Das Kriegstagebuch des Alfred H. Fried

Lugano, 29. April.

Ein Lichtblick! — Der berühmte englische Chemiker Ramsay soll in einem Fachblatt verletzende Äusserungen gegen Deutschland veröffentlicht haben. Darob sollte er auf Verlangen vieler Mitglieder als Ehrenmitglied der deutschen chemischen Gesellschaft gestrichen werden. Bei der am 26. April stattgehabten Generalversammlung der Gesellschaft nahm jedoch der Vorstand den Standpunkt ein, man solle erst das Ende des Kriegs abwarten, um Ramsay dann Gelegenheit zu geben, sich wegen der ihm zugeschriebenen bösen Äusserungen auf die deutsche Wissenschaft, den Handel und die Industrie Deutschlands zu rechtfertigen.
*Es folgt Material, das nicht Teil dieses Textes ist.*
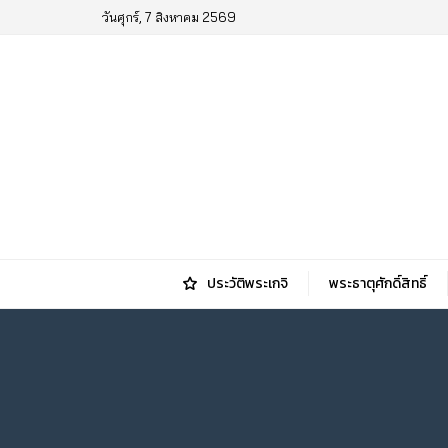
วันศุกร์, 7 สิงหาคม 2569
ประวัติพระเกจิ
พระธาตุศักดิ์สิทธิ์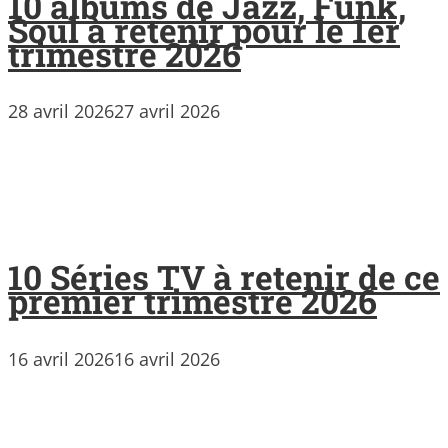
10 albums de Jazz, Funk,
Soul à retenir pour le 1er
trimestre 2026
28 avril 2026
27 avril 2026
10 Séries TV à retenir de ce
premier trimestre 2026
16 avril 2026
16 avril 2026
In einer lebhaften Debatte, wobei der Standpunkt einer ansehnlichen Minderheit vertreten wurde, die die Grundlage für eine sofortige Streichung bereits gegeben fand, siegte die Meinung des Vorstandes.
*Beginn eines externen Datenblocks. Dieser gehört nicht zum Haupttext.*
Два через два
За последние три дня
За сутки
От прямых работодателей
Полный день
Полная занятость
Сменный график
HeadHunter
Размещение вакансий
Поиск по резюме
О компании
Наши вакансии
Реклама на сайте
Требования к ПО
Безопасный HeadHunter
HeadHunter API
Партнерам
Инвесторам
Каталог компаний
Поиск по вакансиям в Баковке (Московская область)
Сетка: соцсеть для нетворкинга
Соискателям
Das ist im Hinblick auf die Scherbengerichte, die zu Anfang des Kriegs abgehalten wurden, ein erfreulicher Beweis einkehrender Beruhigung und Besinnung.

Die österreichisch-italienische Angelegenheit tritt in eine ernste Phase. Italien tut ganz kriegsbereit. Die italienischen Blätter schreiben, dass Österreich bereits entschlossen wäre, das Trentino bis zum Brenner abzutreten, eine Grenzberichtigung des Isonzo bis Görz vorzunehmen, Triest zu internationalisieren und Pola zu neutralisieren, ausserdem neben verschiedenen andern Konzessionen zur Besitzergreifung Valonas durch Italien sich einverstanden zu erklären. Italien verlangt von Österreich heute Erniedrigenderes als dieses in seinem Ultimatum von Serbien verlangt hat. Eine solche Konzession wäre nicht nur eine Niederlage Österreichs sondern auch Deutschlands, wäre die fürchterliche Folge dieses Kriegs, der seinen Anfang nahm durch die leichtfertige Zerstörung des Berliner Vertrags durch Aerenthal, als er im Jahre 1909 ohne die Vertragsteilnehmer zu befragen («los von Europa»), Bosnien und die Herzegowina annektierte. Ohne Verträge die Anarchie, und nur in der Anarchie kann es vorkommen, dass sich ein Staat dem «la bourse ou la vie» eines andern gegenüber befindet. Um die Grossmachtstellung der Monarchie zu behaupten, gingen Berchtold und Tisza in den Weltkrieg, eine friedliche Auseinandersetzung mit Serbien hielten sie mit dem Prestige des Reichs unvereinbar. Und dieser Verzicht auf Besitz und Zukunft soll nun auf einmal als zulässig angesehen werden, mit der Grossmachtstellung und dem Prestige «vereinbar»?